### Selected excerpt ###

14:55 – 15:15 Return to main room, Espen sums up a little bit, and calls on spokesperson from each group (3 out of 8 groups) based on the notes posted in the chat (which everyone can see). Espen talks about the Finn.no case and raises the next discussion question.
15:15 – 15:35 Breakout rooms, students discuss the next question: What needs to happen for DNB (Norway’s largest bank) to become a data-driven, experiment-oriented organization like Finn.no? What are the most important obstacles and how should they be dealt with?
15:35 – 15:55 Espen sums up the discussion, calling on some students based on the posts in the chat, sums up.
15:55 – 16:00 Espen hand back to Lene, who sums up. After 16:00, we stayed on with colleagues and some of the students to discuss the experience.

zoom dashboard

The dashboard as I saw it. Student names obscured.

###

Exercise — Rewrite the paragraph of the session schedule that begins "15:15 – 15:35 Breakout rooms" as a short bulleted list, keeping its main facts. The entries that come next are from a different source than the session schedule.

### Listing ###

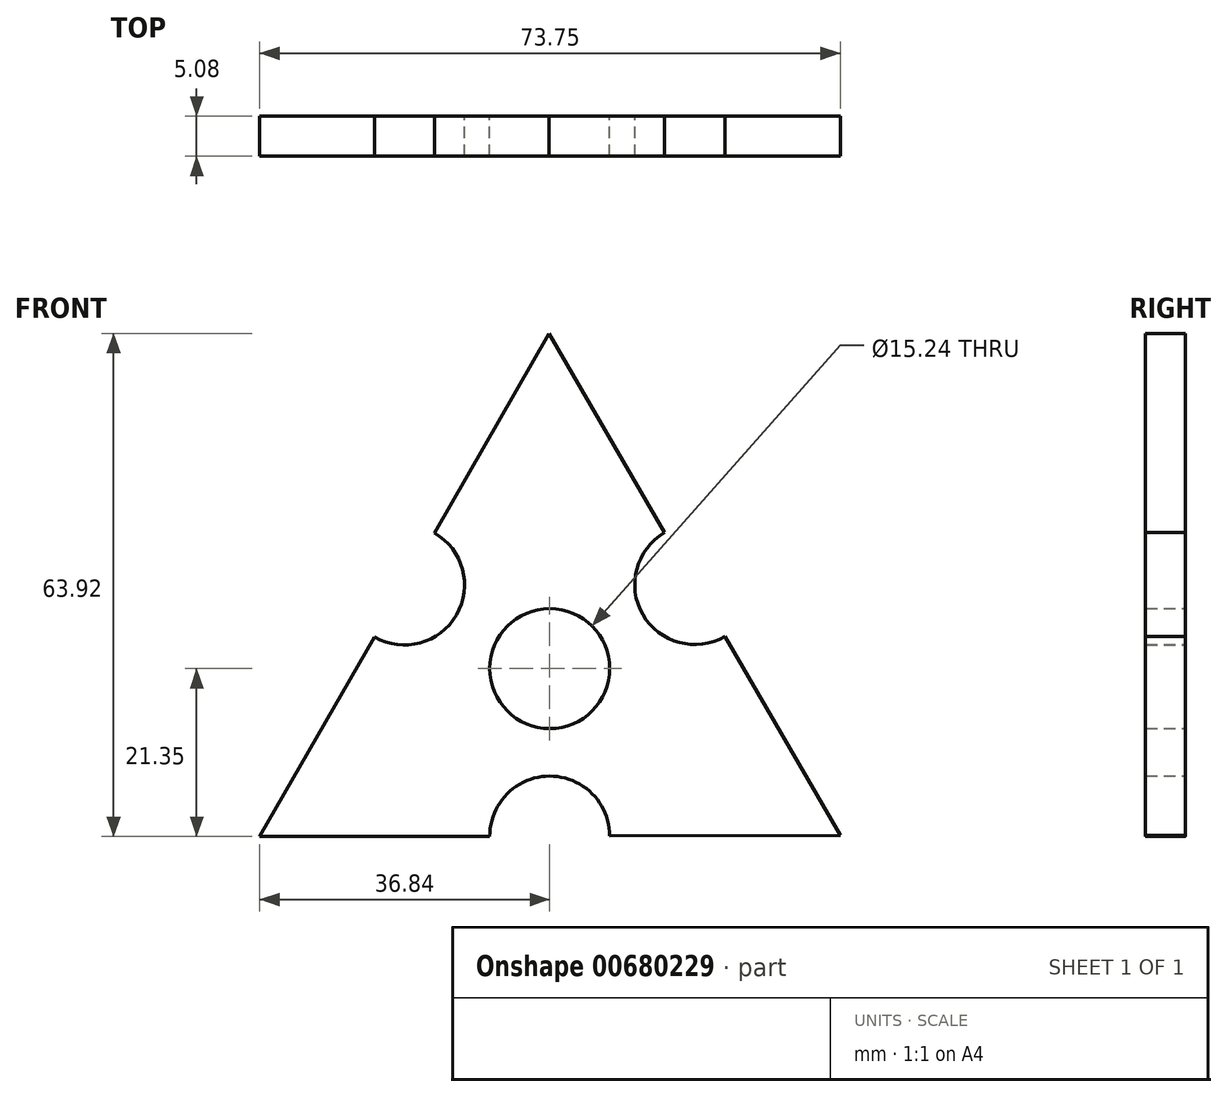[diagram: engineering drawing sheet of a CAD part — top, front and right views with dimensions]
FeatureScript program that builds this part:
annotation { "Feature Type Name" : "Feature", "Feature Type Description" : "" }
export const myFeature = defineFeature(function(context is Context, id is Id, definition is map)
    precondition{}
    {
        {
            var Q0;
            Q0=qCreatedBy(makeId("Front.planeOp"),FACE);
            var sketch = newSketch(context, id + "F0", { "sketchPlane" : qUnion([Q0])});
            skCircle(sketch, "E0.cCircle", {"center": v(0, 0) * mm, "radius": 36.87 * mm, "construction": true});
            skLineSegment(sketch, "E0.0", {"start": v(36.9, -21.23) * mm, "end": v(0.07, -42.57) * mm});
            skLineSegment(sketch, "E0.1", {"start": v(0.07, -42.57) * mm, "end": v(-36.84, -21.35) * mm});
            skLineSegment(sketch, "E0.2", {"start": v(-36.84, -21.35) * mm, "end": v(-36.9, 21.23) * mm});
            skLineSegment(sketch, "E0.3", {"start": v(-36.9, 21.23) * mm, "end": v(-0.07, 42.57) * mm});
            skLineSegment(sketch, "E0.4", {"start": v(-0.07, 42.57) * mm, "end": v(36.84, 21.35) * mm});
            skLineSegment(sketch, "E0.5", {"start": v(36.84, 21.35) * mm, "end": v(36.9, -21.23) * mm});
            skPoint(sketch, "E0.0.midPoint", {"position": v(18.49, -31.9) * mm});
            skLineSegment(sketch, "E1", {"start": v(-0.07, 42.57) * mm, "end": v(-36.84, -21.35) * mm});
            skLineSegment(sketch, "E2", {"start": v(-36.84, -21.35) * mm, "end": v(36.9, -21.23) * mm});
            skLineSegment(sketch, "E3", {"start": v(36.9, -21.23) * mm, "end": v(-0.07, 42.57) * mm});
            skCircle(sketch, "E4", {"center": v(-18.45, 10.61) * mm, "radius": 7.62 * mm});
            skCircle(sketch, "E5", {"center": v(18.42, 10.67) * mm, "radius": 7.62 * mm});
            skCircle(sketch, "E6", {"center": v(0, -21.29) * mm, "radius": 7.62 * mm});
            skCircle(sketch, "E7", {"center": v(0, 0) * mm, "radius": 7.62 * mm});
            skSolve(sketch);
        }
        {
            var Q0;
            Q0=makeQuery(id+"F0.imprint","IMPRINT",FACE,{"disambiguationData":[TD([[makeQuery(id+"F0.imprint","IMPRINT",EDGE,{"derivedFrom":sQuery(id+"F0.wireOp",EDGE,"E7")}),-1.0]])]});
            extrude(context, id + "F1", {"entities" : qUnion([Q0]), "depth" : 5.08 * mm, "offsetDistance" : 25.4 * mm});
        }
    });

###

Final answer —
- 15:15–15:35: students work in breakout rooms.
- Discussion question: what must happen for DNB, Norway's largest bank, to become a data-driven, experiment-oriented organization like Finn.no?
- Follow-up: what are the most important obstacles, and how should they be dealt with?